The mid-term project for Machine Learning (Prof. Haralick) is MIDI music recognition. This is a casual log of my process so far.

To read MIDI files I am using the music21 python package, as suggested. Reading MIDI files directly using music21.converter.parse() seems to produce unreliable results. For example, I tried reading a file of Satie’s Gymnopedie 1:

However, by parsing this file directly I lose the tempo, rests, and key signature. I also get an “incorrect MusicXML” warning.

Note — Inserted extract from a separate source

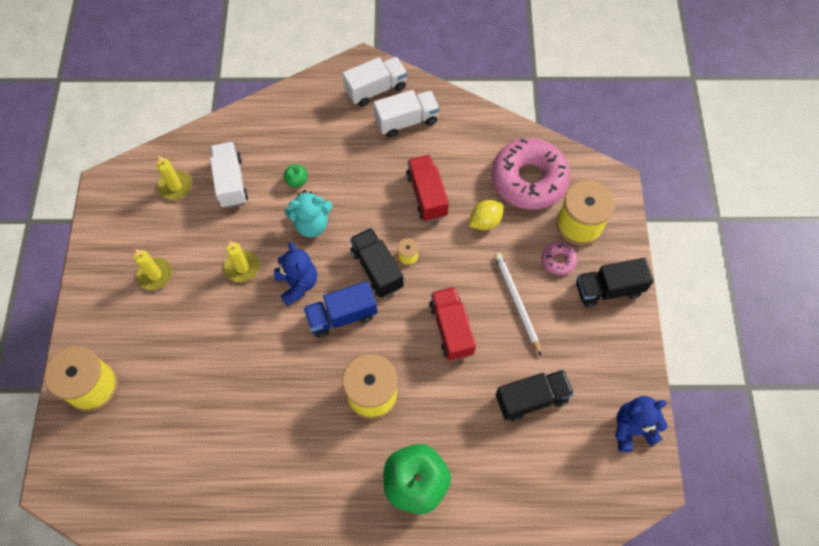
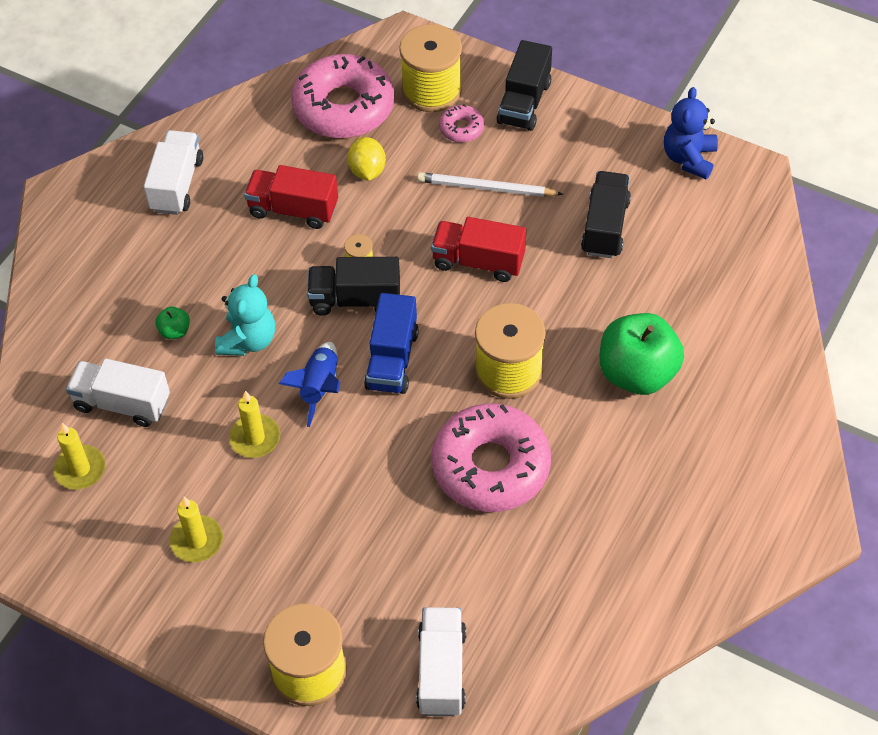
camera: 60 degrees left, 10 degrees down
(289, 421) = (490, 466): none -> pink donut
(297, 284) = (319, 388): blue teddy bear -> blue rocket
(376, 89) = (107, 195): white truck -> white truck (441, 671)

>g = converter.parse('satie_gymnopedie_1_(c)dery.mid')

I can preserve the info by first converting the MIDI file into MusicXML using MuseScore, then parsing it.

> /Applications/MuseScore\ satie_gymnopedie_1_\(c\)dery.mid --export-to satie_gymnopedie_1_\(c\)dery.xml
python: x = converter.parse('satie_gymnopedie_1_(c)dery.xml')
python: x.measures(1,4).show()

Therefore, next step: batch convert every MIDI file into MusicXML and work on it.

Feb 23: The assignment was further specified to build a classifier that distinguishes between two composers/genres, instead of across all composers/genres. That reminded me to go into some basic overview on the data. Here I wanted to find how many scores I have per composer name. (I excluded some folders, mainly to avoid having all members of the bach family)

MIDIFILEDIR> find . -type f -name "*.mid" -exec mv {} TARGETDIR
ls > index.txt

import re
from collections import Counter
with open("index.txt", "r") as f:
l = f.readlines()
regex = r"[a-zA-Z]+"
names = [re.findall(regex, filename)[0] for filename in l]

results in: [(‘bach’, 2276), (‘haydn’, 744), (‘mozart’, 728), (‘beethoven’, 673), (‘scarlatti’, 598), (‘handel’, 535), (‘victoria’, 333), (‘schubert’, 287), (‘chopin’, 277), (‘tchaikovsky’, 243), (‘alkan’, 238), (‘dandrieu’, 211), (‘debussy’, 199), (‘pachelbel’, 185), (‘liszt’, 170), (‘brahms’, 162), (‘dvorak’, 148), (‘lully’, 119), (‘schumann’, 118), (‘couperin’, 117)]

I feel inclined to work with composers that have similar numbers of data, so it is going to be Haydn/Mozart classification. (Maybe Beethoven as well.)